Bild 3: Collaborative Material Requirement Planning
Zur Verbesserung der Planungsgenauigkeit und Steigerung der Liefertreue muss der Kunde bereit und in der Lage sein, eine Vorschau für die benötigten Vormaterialien zum Zeitpunkt des ersten Variantenbildungspunktes auf Basis seiner Verbrauchsprognosen zu liefern (siehe Bild 3). Der Planungshorizont der Vorschau muss dabei zumindest die Gesamtdurchlaufzeit betragen, damit sich der Vorschaueindringungspunkt (kurz FPP Forecast Penetration Point) vor den ersten Variantenbildungspunkt V1 verschiebt. In Abstimmung mit dem Lieferanten erfolgt damit eine genaue Bedarfsprognose für die einzelnen Kampagnen. Anstelle einer sonst erforderlichen stochastischen Sekundärbedarfsermittlung erfolgt so eine quasideterministische Ermittlung der Sekundärbedarfe. Die Vormaterialvorschau erfolgt dabei nicht auf Ebene der vollspezifizierten Endprodukte, sondern auf einer aggregierten Ebene entsprechend des ersten Variantenbildungspunktes. Für ein Walzwerk sind dies die variantenbildenden Merkmale Legierung und Barrendimension. Die Fixierung der weiteren variantenbildenden Merkmale, wie beispielsweise Enddicke und -breite, ist erst zum Zeitpunkt des Kundenauftrags notwendig, der den Primärbedarf mit der endgültigen Spezifikation fixiert.
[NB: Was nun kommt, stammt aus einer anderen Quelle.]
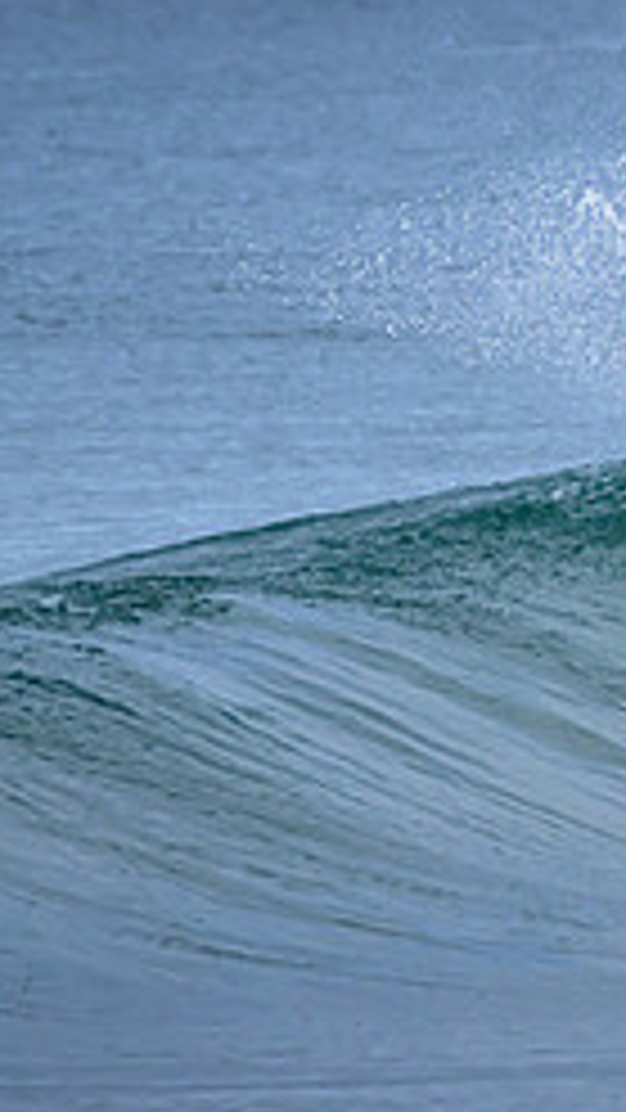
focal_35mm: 2463
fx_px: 72657
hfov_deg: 0.5
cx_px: 1266
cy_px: 561
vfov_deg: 0.9
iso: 2800
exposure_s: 1/2000
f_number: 11
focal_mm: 1000
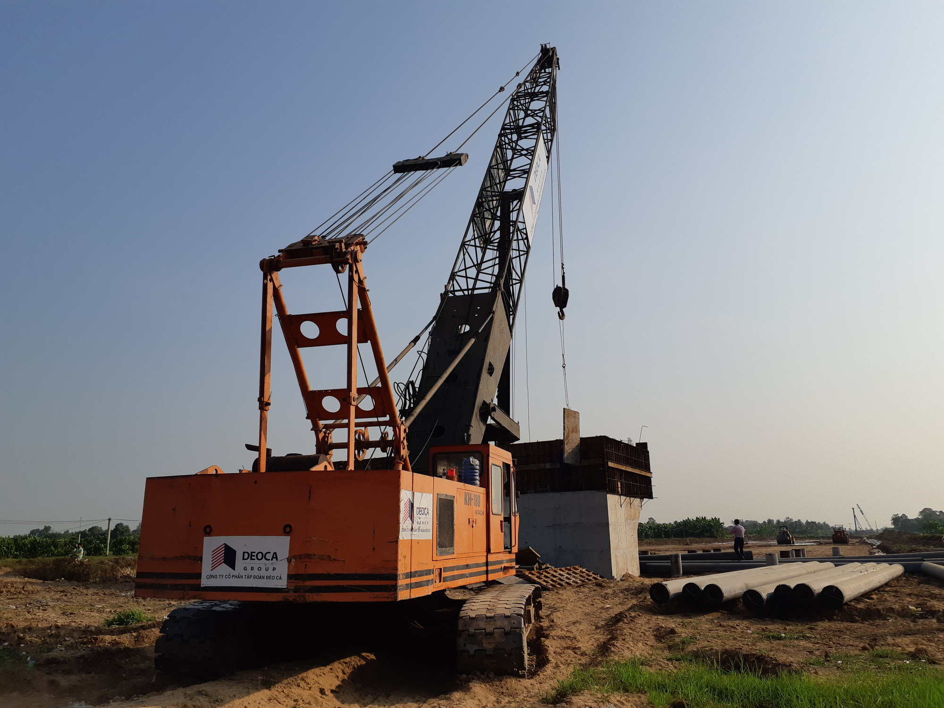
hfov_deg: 67.3
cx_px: 472
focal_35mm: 26
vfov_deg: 53.1
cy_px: 354
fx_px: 709
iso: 40
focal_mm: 3.93
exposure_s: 1/1739
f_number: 1.7
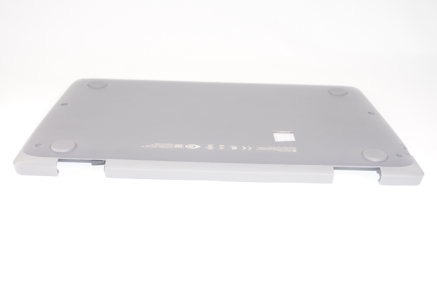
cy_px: 145
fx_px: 546
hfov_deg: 43.6
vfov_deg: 29.8
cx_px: 218
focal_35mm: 45
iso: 500
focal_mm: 30
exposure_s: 1/160
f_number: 6.3
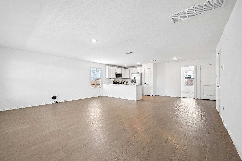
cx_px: 121
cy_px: 80
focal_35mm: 14
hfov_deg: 104.3
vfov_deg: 81.2
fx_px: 94
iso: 250
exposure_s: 1/15
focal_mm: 14
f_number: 8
Da sich der Kunde zum Zeitpunkt der Vormaterialprognose noch nicht auf die endgültige Enddicke und -breite festlegen muss, erhöht dies die Flexibilität in einem gewissen Korridor. Zusätzlich zu den aus dem klassischen CPFR-Modell abgeleiteten Schritten wird nach der Realisationsphase eine Wirkungskontrolle durchgeführt. Durch einen Soll-Ist-Vergleich muss sichergestellt werden, dass der neue Planungsprozess zu den gewünschten Verbesserungen führt.
Fazit
Abschließend kann festgehalten werden, dass das Konzept einer kollaborativen Planung als Alternative zur stochastischen Materialdisposition in der flexibilitätsorientierten Prozessindustrie angewandt werden kann. Wenn es in der Supply Chain gelingt den Informationsaustausch durch Kollaboration besser abzustimmen, können logistische Zielgrößen, wie Bestände und Liefertreue, verbessert werden ohne wesentliche Einschränkung der Flexibilität.